Embraced Overseas, But to What Effect?

Presidential hopeful Barack Obama has embarked on a weeklong tour of the Middle East and Europe designed to deepen his foreign policy credentials, confront questions at home about his readiness to be commander in chief and signal the possibility of a new era in U.S. relations with the rest of the world.
By Dan Balz
Washington Post Staff Writer
Sunday, July 27, 2008

LONDON, July 26 -- By almost every measure, Democratic presidential candidate Barack Obama's overseas tour that concluded here Saturday was a clear success, with meticulously planned and deftly executed events designed to beam back images to the United States of a politician comfortable on the world stage.

What isn't measurable is whether it worked. Will a week of one-on-one meetings with foreign officials, cheering crowds, favorable and voluminous media coverage on both sides of the Atlantic and plain good fortune on the debate over getting out of Iraq overcome the doubts he faces at home about his readiness to be president? And if it doesn't, what will?

As Obama moved from Iraq and Afghanistan to Jordan and Israel and then to three European capitals before flying back to Chicago on Saturday night, strategists back home measured the political fallout for the senator from Illinois and for the presumptive Republican nominee John McCain on an almost hourly basis. Their consensus was that the week turned into a near-rout for Obama.

John Weaver, who once was McCain's top political strategist, said his old boss made a big mistake by virtually daring Obama to go to Iraq and Afghanistan, only to see Iraqi Prime Minister Nouri al-Maliki generally embrace the Democrat's plan for withdrawing combat forces when he went there.

"McCain lost the week badly, let's be honest," Weaver said in a message on Friday. "John [McCain] is still in striking distance, thanks to his own character, biography and memories of the McCain of previous election cycles. But he cannot afford another week like this one."

Alex Castellanos, another Republican strategist, agreed that Obama had acquitted himself well overseas. " 'Barack goes global' is working," he noted. But he sounded a cautionary note, nonetheless. Obama, unlike McCain, he said, remains a work in progress who is still trying to answer the question, "Who is this guy?"
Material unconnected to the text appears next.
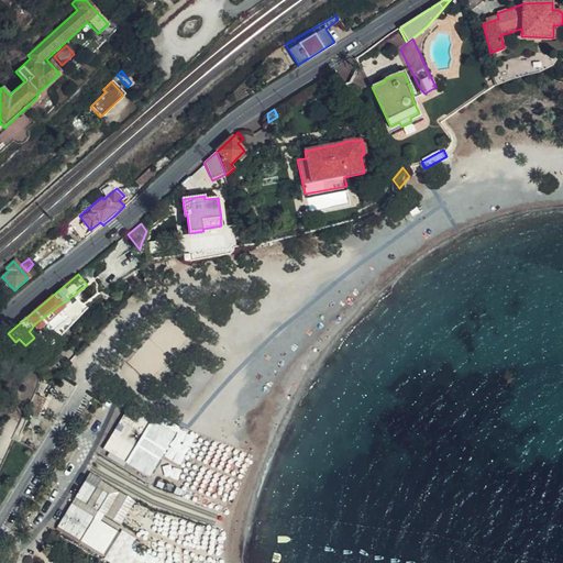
[(30,331),(33,328),(34,327),(39,332),(41,330),(47,338),(68,319),(62,311),(88,288),(87,285),(35,323),(30,331)]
"I think voters see this difference between the two men," he said in a message. "John McCain is complete. Barack Obama is completing himself. The question is, will he finish that job by November?"

Obama himself foresees no quick payoff from his foreign trip. Aboard his campaign charter, as he prepared to leave Paris for London on Friday afternoon, he talked about what he had seen and how he thought it might play at home.

"I'm not sure there's any short-term [political gain], and I know that seems strange since obviously we put a lot of work into it," he said. "I don't think that we'll see a bump in the polls. I think we might even lose some points. People back home are worried about gas prices; they're worried about jobs."

Obama's assessment is that the payoff from one of the most ambitious foreign trips ever undertaken by a presumptive nominee could come much later. "The value to me of this trip is, hopefully, it gives voters a sense that I can in fact -- and do -- operate effectively on the international stage," he said. "That may not be decisive for the average voter right now, given our economic troubles, but it's knowledge they can store in the back of their minds for when they go into the polling place later."

Given the mismatch between the Obama and McCain campaigns over the past week, the other question for Obama is why the race for president remains as relatively close as it does. Obama said he believes that is because voters still have enough questions to keep them from committing.

Despite the pace he kept up all week, Obama was thoroughly familiar with the results of a new NBC News-Wall Street Journal poll, which showed him leading McCain 47 percent to 41 percent.